Gänse wollen immer im Nassen sein,
Lebendig im Wasser und tot im Wein.

Scaliger hat die Gans sehr hochgeschätzt. Nach ihm sind die Gänse das Sinnbild der Vorsicht, weil sie sich bücken, wenn sie unter einer Brücke fortschwimmen, wie hoch der Bogen auch sein mag. Sie sind so verständig, dass sie, wenn sie über den Taurus ziehen, wo viele Adler horsten, in Furcht durch ihr Geschnatter ihre Nähe zu verraten, Steine in die Schnäbel nehmen sollen, um ihre Geschwätzigkeit unmöglich zu machen. Endlich sind sie für die Erziehung empfänglich; denn der Chemiker Memery sah eine Gans, die den Spieß drehte, um Truthühner zu braten. Rausea, Bischof von Vienne, sagt in seinem Leben des heiligen Martin, dass dieser Glückliche alle Tugenden der Gänse gehabt habe; dass er mäßig, enthaltsam und wachsam gewesen sei. Die ersten gallischen Christen gaben den Gänsen einen Patron in der Person des heiligen Ferreol, von dem Rabelais sagt dass er Nichts geliebt habe als junge frische Mädchen und fette Gänse.

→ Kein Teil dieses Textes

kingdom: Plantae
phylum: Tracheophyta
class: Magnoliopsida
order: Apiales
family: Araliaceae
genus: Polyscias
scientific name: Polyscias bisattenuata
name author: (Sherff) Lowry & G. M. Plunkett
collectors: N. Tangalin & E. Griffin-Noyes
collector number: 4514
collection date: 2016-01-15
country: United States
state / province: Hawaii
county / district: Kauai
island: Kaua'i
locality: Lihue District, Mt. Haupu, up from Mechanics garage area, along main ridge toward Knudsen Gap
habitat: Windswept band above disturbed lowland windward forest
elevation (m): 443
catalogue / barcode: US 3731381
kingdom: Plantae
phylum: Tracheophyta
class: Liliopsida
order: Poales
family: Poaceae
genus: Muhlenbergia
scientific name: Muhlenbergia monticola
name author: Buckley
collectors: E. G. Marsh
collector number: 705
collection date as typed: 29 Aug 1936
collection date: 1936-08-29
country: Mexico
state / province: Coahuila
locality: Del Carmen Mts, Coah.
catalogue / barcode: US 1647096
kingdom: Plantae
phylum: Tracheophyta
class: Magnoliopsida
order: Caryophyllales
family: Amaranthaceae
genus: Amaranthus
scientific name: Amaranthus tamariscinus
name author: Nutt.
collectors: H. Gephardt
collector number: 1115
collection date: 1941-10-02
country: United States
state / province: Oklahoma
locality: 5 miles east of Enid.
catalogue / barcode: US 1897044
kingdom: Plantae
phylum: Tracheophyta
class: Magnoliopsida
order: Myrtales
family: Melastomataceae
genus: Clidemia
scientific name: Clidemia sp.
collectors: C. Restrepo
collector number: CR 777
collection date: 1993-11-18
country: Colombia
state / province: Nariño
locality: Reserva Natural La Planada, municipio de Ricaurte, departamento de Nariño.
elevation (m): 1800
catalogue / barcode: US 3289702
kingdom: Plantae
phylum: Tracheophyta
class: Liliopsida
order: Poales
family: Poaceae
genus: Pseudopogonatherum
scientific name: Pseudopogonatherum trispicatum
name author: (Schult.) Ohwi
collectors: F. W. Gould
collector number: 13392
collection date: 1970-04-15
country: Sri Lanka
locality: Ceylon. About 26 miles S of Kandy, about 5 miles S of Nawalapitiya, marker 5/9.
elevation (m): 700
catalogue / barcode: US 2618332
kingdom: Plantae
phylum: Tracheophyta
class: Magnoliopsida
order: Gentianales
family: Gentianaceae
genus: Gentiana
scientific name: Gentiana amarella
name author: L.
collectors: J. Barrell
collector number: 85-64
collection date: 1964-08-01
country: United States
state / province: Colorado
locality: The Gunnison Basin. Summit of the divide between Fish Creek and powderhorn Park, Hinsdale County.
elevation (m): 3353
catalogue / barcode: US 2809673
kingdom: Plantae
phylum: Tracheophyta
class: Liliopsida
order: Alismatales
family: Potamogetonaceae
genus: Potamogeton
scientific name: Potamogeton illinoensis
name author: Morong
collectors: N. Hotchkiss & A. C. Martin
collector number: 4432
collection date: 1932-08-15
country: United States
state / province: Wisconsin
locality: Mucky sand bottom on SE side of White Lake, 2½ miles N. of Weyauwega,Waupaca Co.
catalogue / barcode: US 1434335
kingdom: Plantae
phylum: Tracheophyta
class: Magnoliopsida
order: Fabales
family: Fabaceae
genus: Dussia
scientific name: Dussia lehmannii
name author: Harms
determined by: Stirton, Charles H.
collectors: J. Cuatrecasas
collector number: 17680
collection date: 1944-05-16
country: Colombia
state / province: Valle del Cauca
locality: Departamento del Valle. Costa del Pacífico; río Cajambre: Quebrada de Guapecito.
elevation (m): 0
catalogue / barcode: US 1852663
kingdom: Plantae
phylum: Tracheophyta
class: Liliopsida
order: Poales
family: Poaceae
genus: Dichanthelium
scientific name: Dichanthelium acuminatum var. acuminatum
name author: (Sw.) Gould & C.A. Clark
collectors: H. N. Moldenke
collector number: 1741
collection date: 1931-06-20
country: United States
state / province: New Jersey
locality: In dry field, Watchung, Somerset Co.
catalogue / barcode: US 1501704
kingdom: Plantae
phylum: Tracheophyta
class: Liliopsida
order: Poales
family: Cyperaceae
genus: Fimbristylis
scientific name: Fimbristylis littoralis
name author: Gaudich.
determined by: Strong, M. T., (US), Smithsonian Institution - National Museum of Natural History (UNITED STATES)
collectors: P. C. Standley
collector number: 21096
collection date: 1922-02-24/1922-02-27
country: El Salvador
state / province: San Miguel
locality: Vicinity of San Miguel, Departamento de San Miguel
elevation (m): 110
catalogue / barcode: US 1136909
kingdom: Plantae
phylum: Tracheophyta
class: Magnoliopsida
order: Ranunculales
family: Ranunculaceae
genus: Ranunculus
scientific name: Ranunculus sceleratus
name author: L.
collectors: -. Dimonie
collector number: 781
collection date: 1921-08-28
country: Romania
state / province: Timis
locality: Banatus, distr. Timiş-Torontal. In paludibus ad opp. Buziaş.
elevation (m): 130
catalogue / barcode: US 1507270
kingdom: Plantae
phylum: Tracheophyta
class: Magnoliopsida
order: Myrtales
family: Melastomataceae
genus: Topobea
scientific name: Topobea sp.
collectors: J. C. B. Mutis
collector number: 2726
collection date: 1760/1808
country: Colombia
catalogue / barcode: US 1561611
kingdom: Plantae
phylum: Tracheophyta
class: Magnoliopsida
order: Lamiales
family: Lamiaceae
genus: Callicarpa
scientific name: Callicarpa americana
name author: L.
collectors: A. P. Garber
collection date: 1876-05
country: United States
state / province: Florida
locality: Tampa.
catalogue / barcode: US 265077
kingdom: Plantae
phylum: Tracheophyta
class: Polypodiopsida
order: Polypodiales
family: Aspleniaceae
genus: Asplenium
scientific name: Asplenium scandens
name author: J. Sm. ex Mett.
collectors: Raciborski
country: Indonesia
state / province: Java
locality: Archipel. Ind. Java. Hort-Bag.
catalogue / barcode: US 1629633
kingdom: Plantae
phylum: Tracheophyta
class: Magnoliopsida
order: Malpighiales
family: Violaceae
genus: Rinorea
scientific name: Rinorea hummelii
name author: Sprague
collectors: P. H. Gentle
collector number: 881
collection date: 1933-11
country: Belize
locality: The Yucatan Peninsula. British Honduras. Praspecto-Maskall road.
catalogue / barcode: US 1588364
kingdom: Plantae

Die Gans hat ein widrig rotes, zähes, hartes, schwer verdauliches Fleisch. Eine junge, magere, im Freien erzogene, frisch gebratene Gans ist zum Genusse die gesündeste. Ich lasse sie mir am Martinstage gefallen: damit habe ich genug fürs Jahr. Nicht öfter verlange ich das damit verwandte zahme Entenfleisch, und mit Tauben — ich nehme natürlich die a la Provencale rühmlichst aus — bitte ich mich, außer in der Suppe, gänzlich zu verschonen.

Die Gänselebern feuchteten die Römer, gleich nach dem Schlachten der Gans, mit Milch an, um ihnen noch mehr Umfang zu geben. Ganz weiße, mit Feigen gemästet, gehörten (nach Horaz) zu den Delikatessen der römischen Großen. An manchen Orten sticht man den Gänsen, die man mästet, die Augen aus, damit sie von nichts Äußern zerstreut werden; es ist aber wenigstens menschlicher, ihnen bloß die Augen zu verbinden, wodurch dasselbe, ohne die schmerzliche Operation, erreicht wird. Auch hängt man sie in Säcke auf, damit sie sich weniger bewegen können. Eine gewiss geistreiche Gans, deren Leber schon so groß als sie selbst war, legte sich eines Tages die natürliche Frage vor: Wer bin ich denn? Bin ich die Gans oder bin ich die Leber?

Merkwürdig ist's, dass von den beiden, im Allgemeinen ihres Fettes wegen für am ungesündesten gehalten Fleischarten: dem Schwein und der Gans — letztere jedenfalls ungesunder wegen der Tranigkeit des Fettes — das geräucherte und gesalzene Fleisch so sehr geliebt wird. Denn von der Gänsebrust gilt, nur im mindern Grade, Alles, was vom rohen Schinken gilt.

Truthühner sind zart und saftig, fein von Fasern, schön von Farbe, trefflich von Geschmack. Der bekannte Baron Pöllnitz sendete Friedrich dem Großen (nach Preuß) einen mit Wallnüssen gemästeten Truthahn, den der König vortrefflich und wie einen Straußen groß fand. Ich habe solche Fütterung probat gefunden. Die strasburger, mit Trüffeln gefüllten, die weit und breit versendet werden, sind die vorzüglichsten. Von Anfang November bis Ende Februar werden (nach Brillat-Savarin) in Paris 36.000 getrüffelte Truthühner verzehrt, und das Stück etwa mit 20 Francs bezahlt. Eine gleiche Summe, meint er, wird in dieser Zeit für getrüffeltes anderes Federvieh bezahlt, was etwa 2½ Millionen Francs gibt, ein hübsches Sümmchen. Aber der Preis ist durchaus nicht fest und richtet sich nach dem Trüffeljahre. Indes ist mir in meiner mehrjährigen Erfahrung niemals vorgekommen, dass ein truffé de Perigord in Paris für 20 Francs zu haben sei. Soviel kosten ein Paar Rebhühner oder eine kleine Poularde. Ich sah sie immer mit 80 bis 100 Francs bezahlen und erinnere mich, dass sie im Winter von 1837 bis 1838 mit 300 Francs bezahlt wurden. I. H. Voß singt vom Puter:

Romantisch siehst du aus, o Puter,
Doch schmeckst du klassisch, Seelenguter."